[Difference listings]
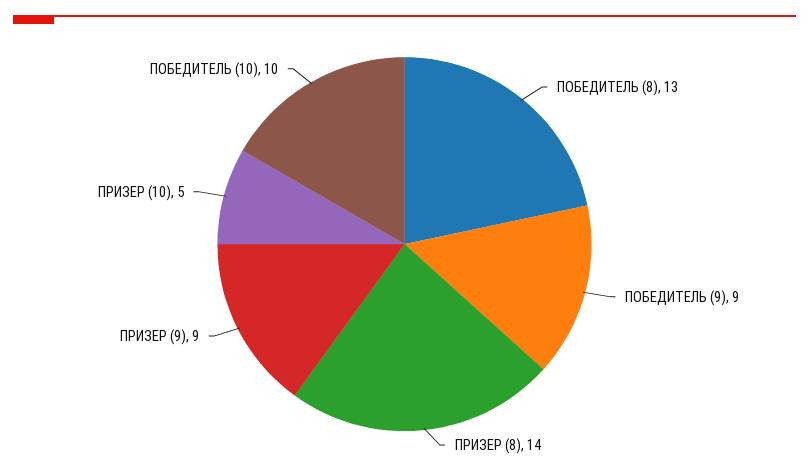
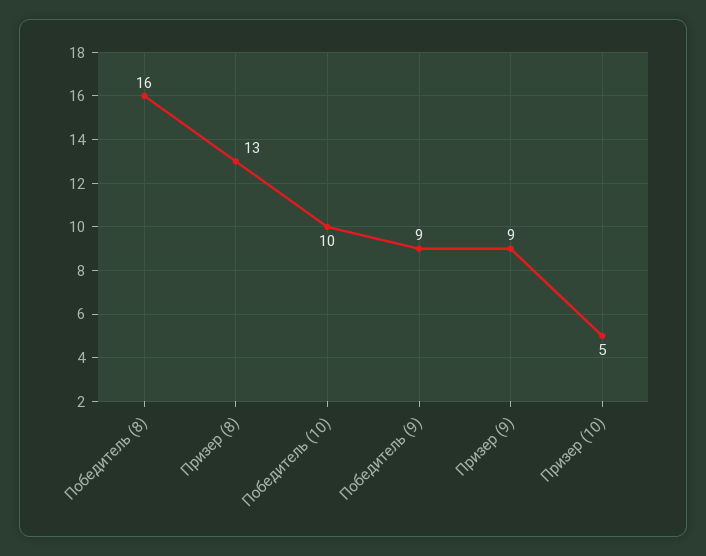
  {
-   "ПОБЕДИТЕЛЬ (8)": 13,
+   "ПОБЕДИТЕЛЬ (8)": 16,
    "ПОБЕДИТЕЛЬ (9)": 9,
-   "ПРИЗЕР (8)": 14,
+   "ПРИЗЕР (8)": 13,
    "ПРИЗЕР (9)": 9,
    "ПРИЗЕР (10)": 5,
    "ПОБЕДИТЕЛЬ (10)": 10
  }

--

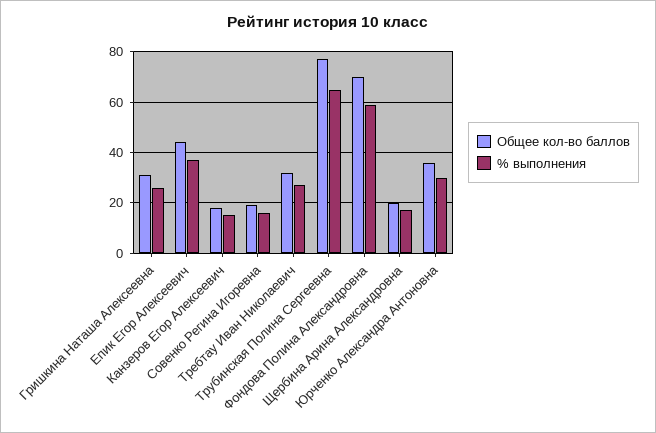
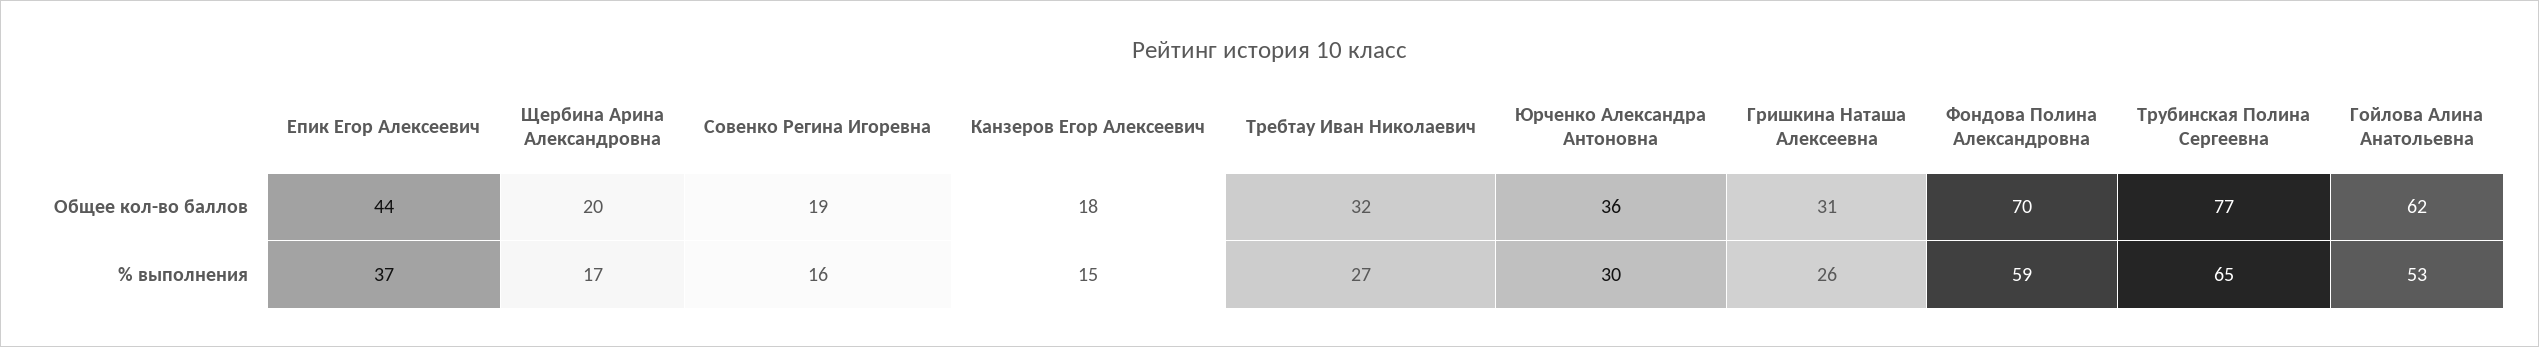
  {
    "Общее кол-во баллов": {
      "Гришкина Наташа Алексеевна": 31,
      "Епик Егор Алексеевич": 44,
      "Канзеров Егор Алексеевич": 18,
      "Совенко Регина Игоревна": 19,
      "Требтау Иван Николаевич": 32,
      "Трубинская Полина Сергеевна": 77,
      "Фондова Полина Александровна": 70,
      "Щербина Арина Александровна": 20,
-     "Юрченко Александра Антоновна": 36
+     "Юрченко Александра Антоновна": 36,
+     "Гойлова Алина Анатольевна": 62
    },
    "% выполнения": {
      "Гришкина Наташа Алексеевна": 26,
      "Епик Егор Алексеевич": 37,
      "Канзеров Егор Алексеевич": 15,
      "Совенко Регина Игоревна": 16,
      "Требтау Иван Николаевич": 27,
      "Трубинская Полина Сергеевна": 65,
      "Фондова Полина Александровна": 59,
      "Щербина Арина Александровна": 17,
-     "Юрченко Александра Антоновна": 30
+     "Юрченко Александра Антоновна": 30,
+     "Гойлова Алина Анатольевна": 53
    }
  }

==

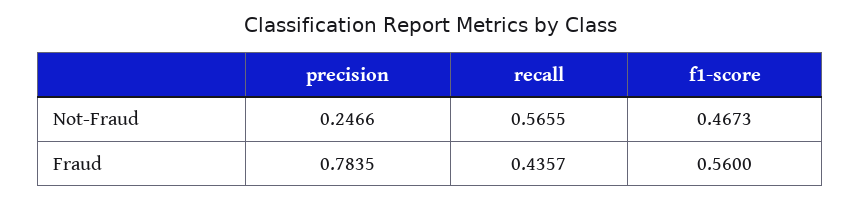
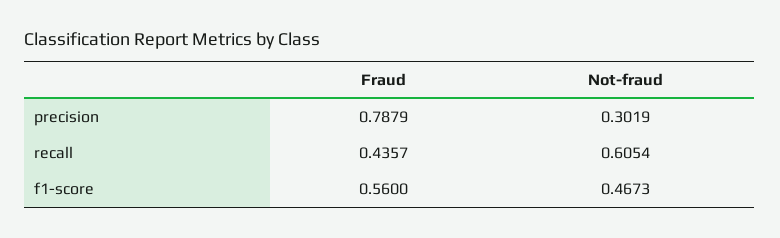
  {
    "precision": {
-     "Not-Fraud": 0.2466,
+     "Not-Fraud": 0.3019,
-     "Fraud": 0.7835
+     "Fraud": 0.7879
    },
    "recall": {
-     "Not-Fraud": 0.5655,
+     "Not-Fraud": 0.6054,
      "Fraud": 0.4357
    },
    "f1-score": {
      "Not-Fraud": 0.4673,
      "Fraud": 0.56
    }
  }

* _GOAL OF THE EXERCISE_: Count every line in the records that holds "ПРИЗЕР" and give that count by itself.

* _SOLUTION BELOW_: 4